§ WHAT YOU ARE ASKED TO DO: Repeat every one of the lines below word for word, omitting the pictures.

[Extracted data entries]
= = = =
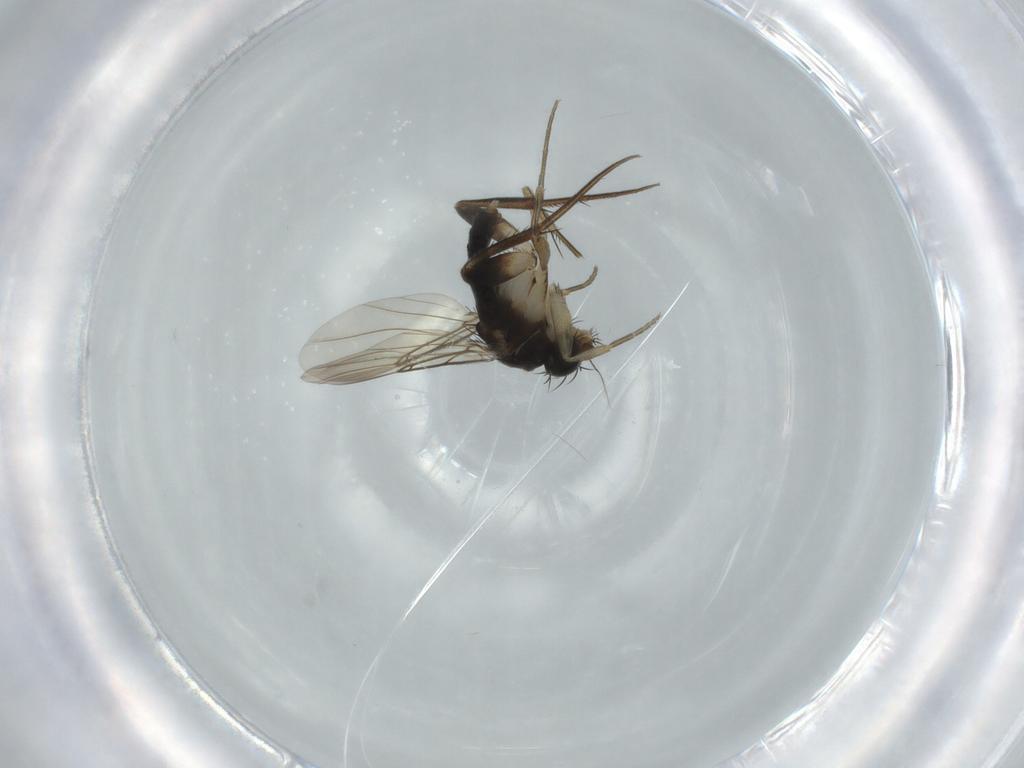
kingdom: Animalia
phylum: Arthropoda
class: Insecta
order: Diptera
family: Phoridae
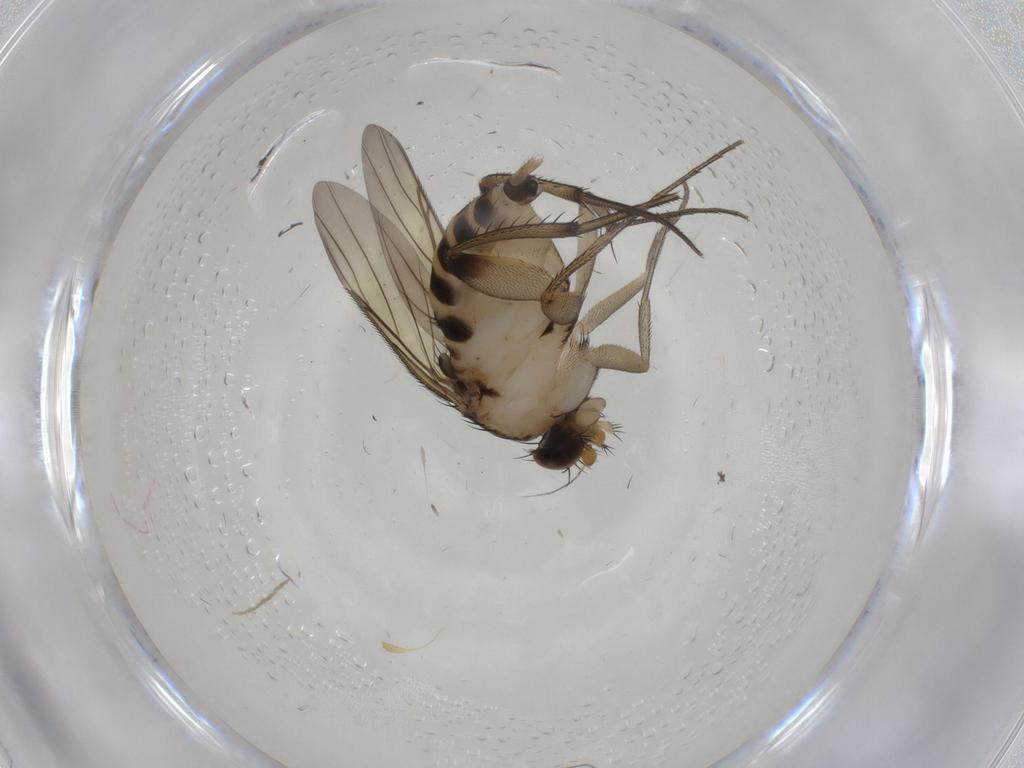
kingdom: Animalia
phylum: Arthropoda
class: Insecta
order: Diptera
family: Phoridae
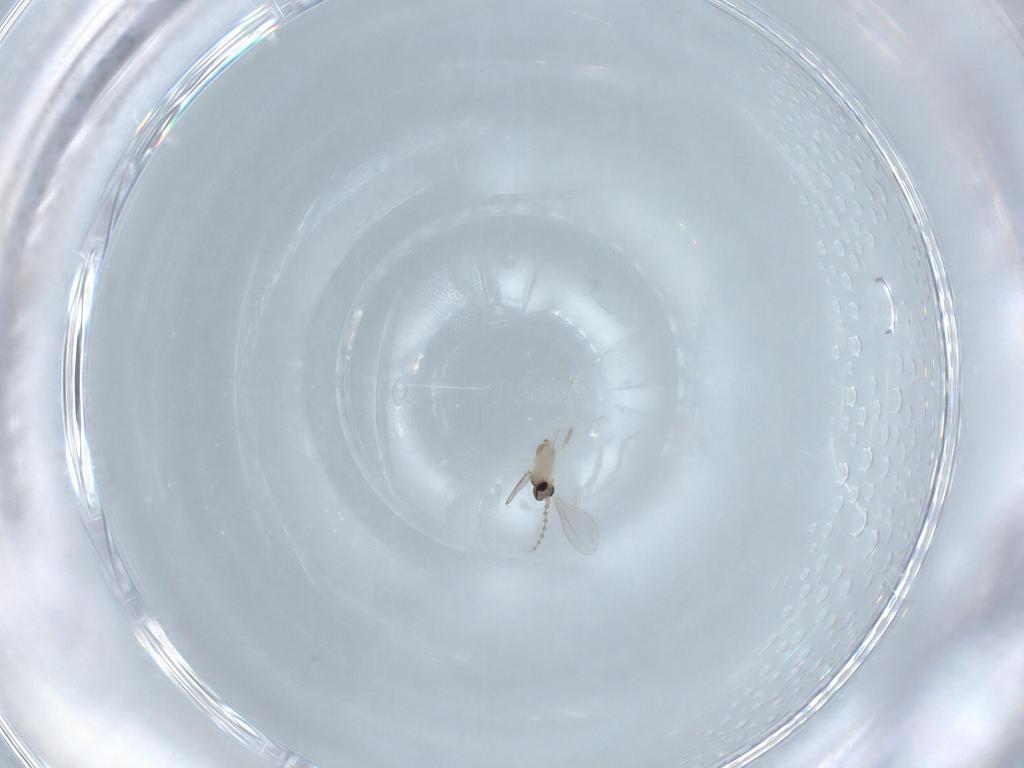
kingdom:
= = = =
§ RESPONSE TO THIS EXERCISE:
kingdom: Animalia
phylum: Arthropoda
class: Insecta
order: Diptera
family: Phoridae
kingdom: Animalia
phylum: Arthropoda
class: Insecta
order: Diptera
family: Phoridae
kingdom:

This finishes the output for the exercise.